■ Task goal
Turn every line of the records below into a numbered list, skipping the blank lines and leaving out the pictures.
Available data Start Marker
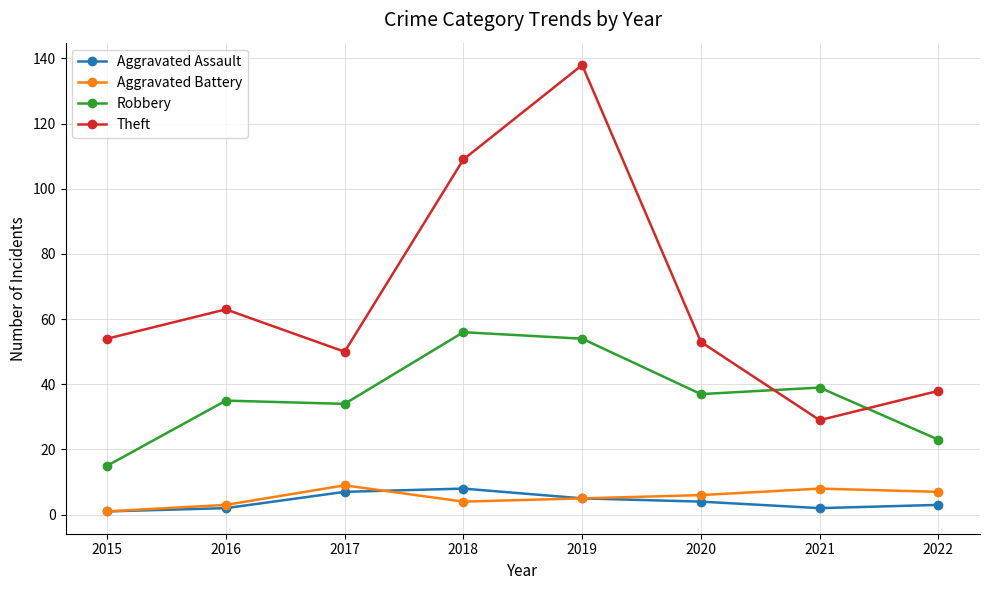

Which series changed the most between 2016 and 2021?

Theft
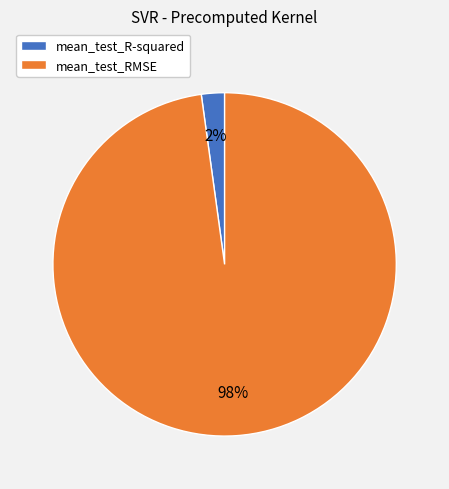

Between mean_test_R-squared and mean_test_RMSE, which is larger?

mean_test_RMSE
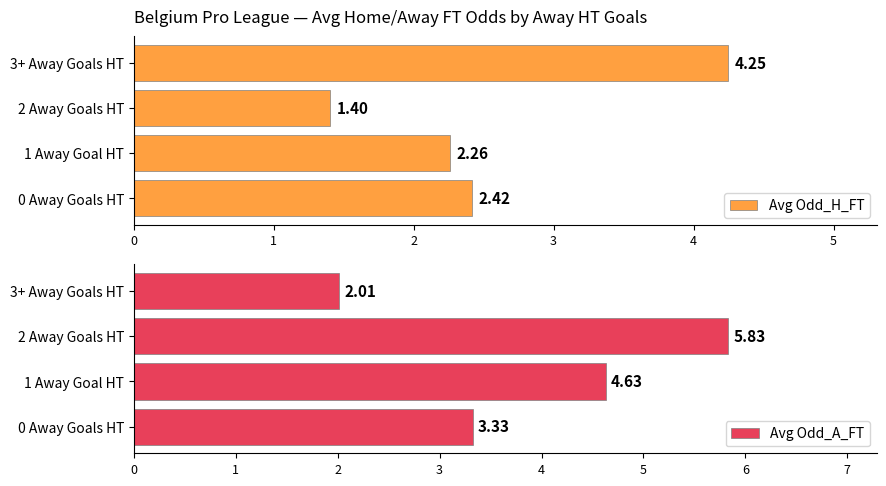

How many series are shown in this chart?

2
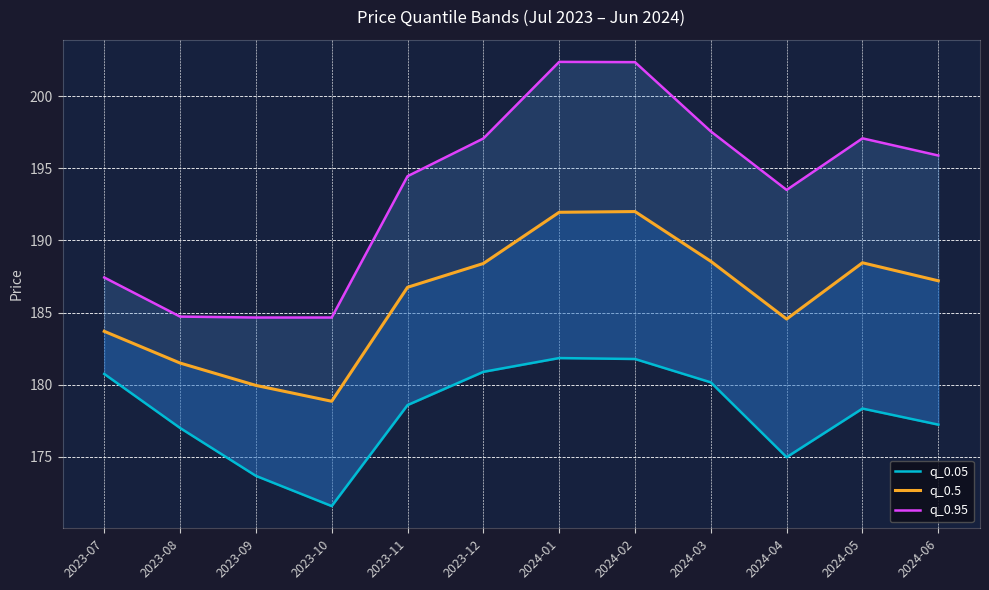

True or false: q_0.05 and q_0.5 intersect in this chart.

False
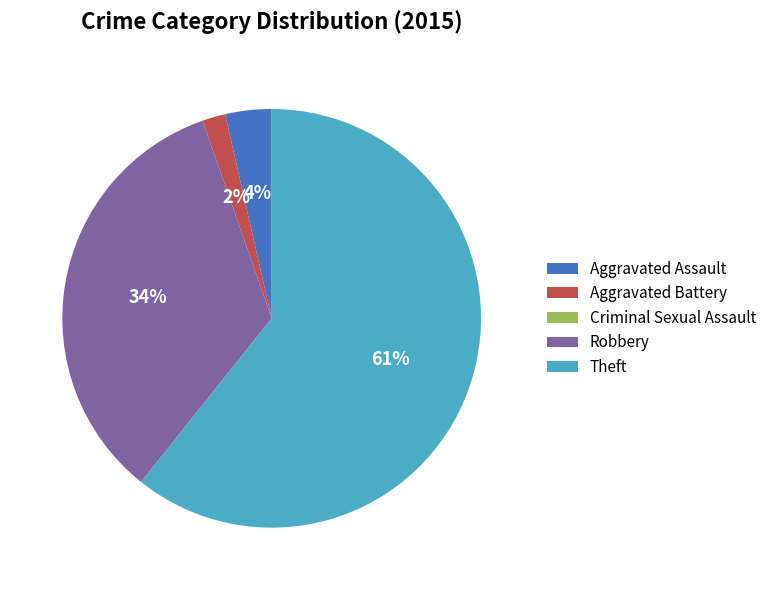

True or false: Aggravated Battery accounts for 15% of the total.

False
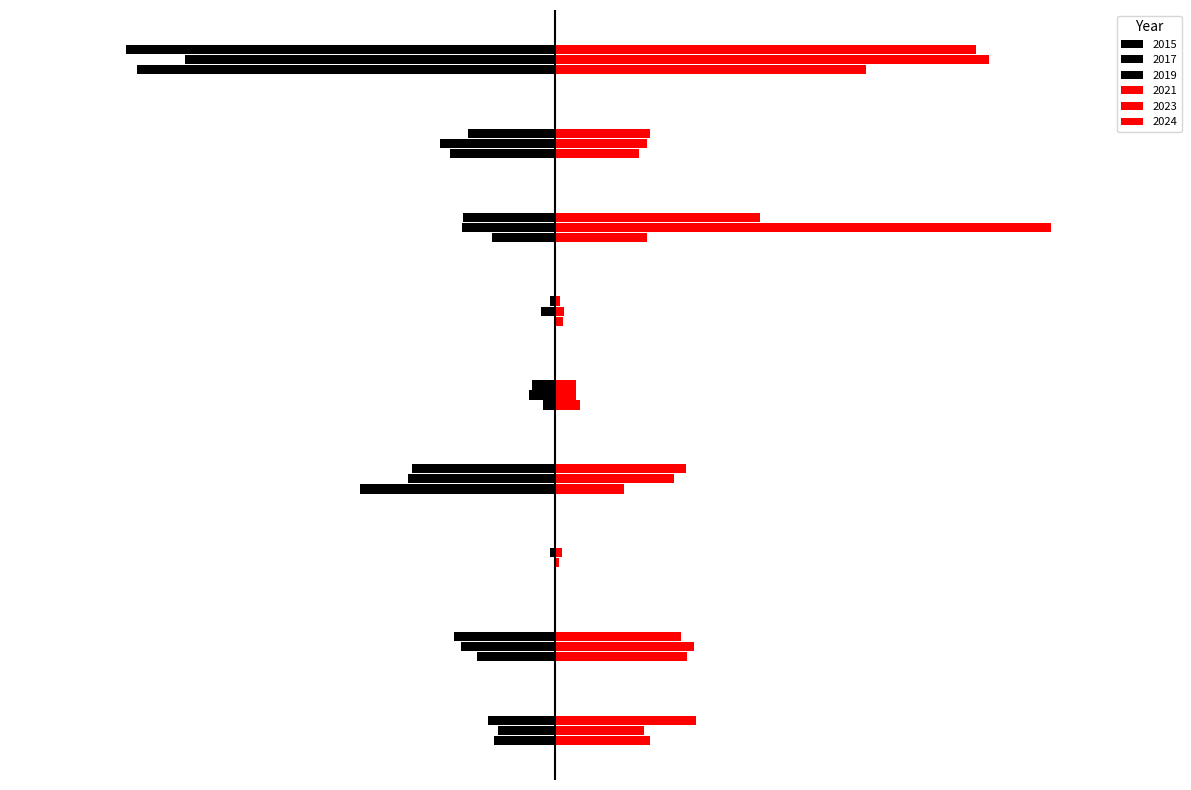

How many distinct data groups are displayed?

6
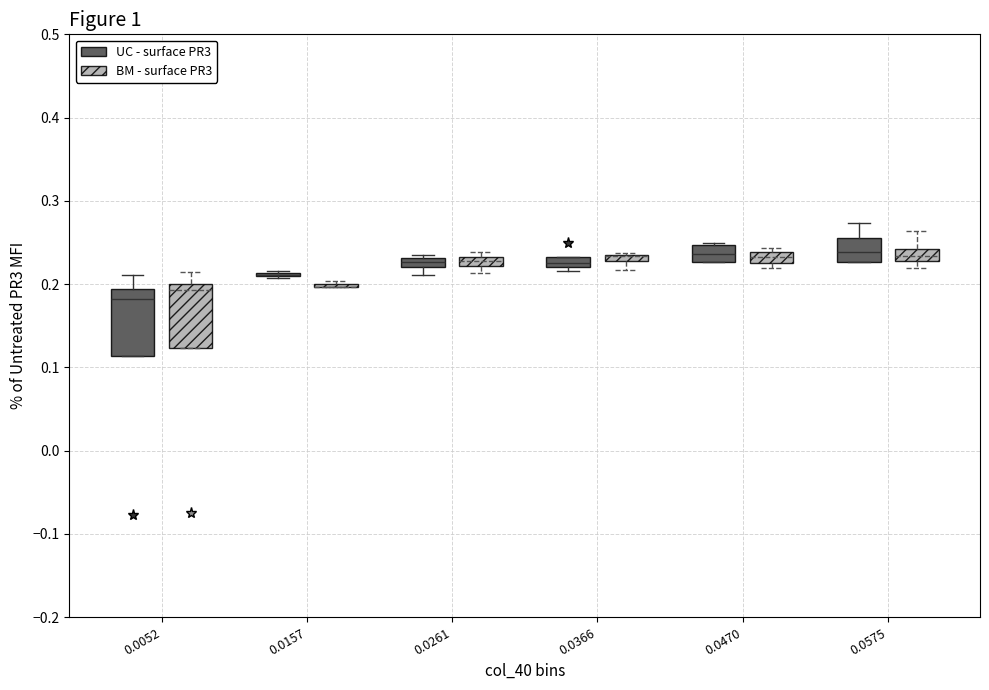

Where is the lower edge of the box for 0.0366 (BM - surface PR3) on the y-axis? The values are not printed on the chart, so give them approximately, as read against the axis.

0.23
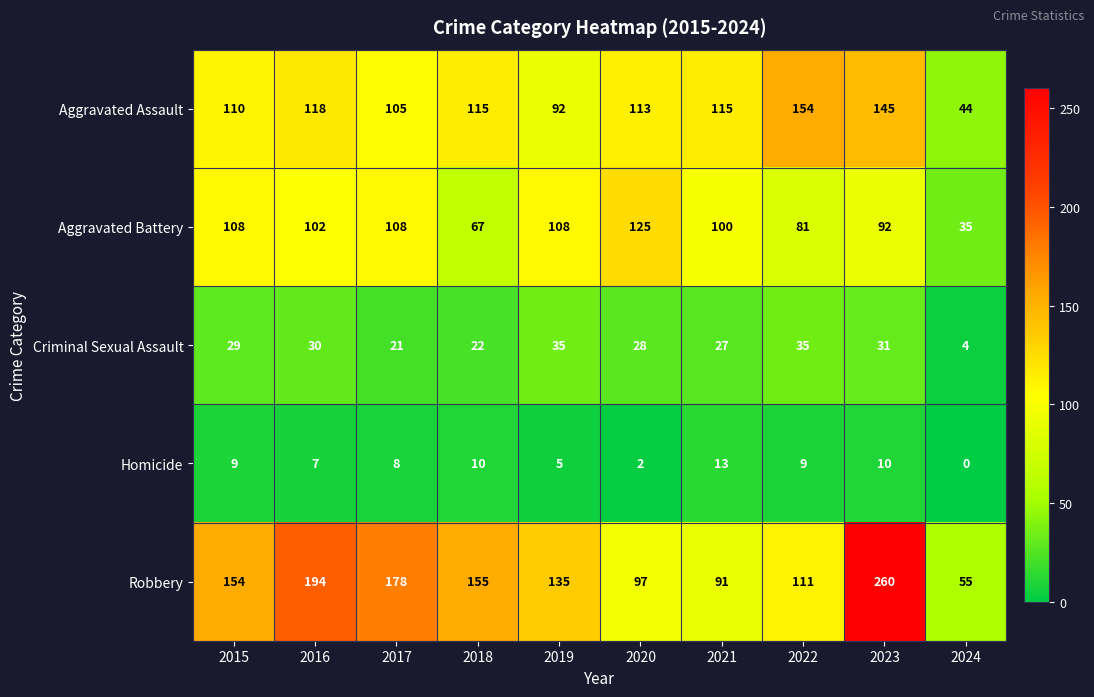

The Robbery series shows 55 at 2024. True or false?

True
Available data End Marker
■ Finished exercise
1. Which series changed the most between 2016 and 2021?
2. Theft
3. Between mean_test_R-squared and mean_test_RMSE, which is larger?
4. mean_test_RMSE
5. How many series are shown in this chart?
6. 2
7. True or false: q_0.05 and q_0.5 intersect in this chart.
8. False
9. True or false: Aggravated Battery accounts for 15% of the total.
10. False
11. How many distinct data groups are displayed?
12. 6
13. Where is the lower edge of the box for 0.0366 (BM - surface PR3) on the y-axis? The values are not printed on the chart, so give them approximately, as read against the axis.
14. 0.23
15. The Robbery series shows 55 at 2024. True or false?
16. True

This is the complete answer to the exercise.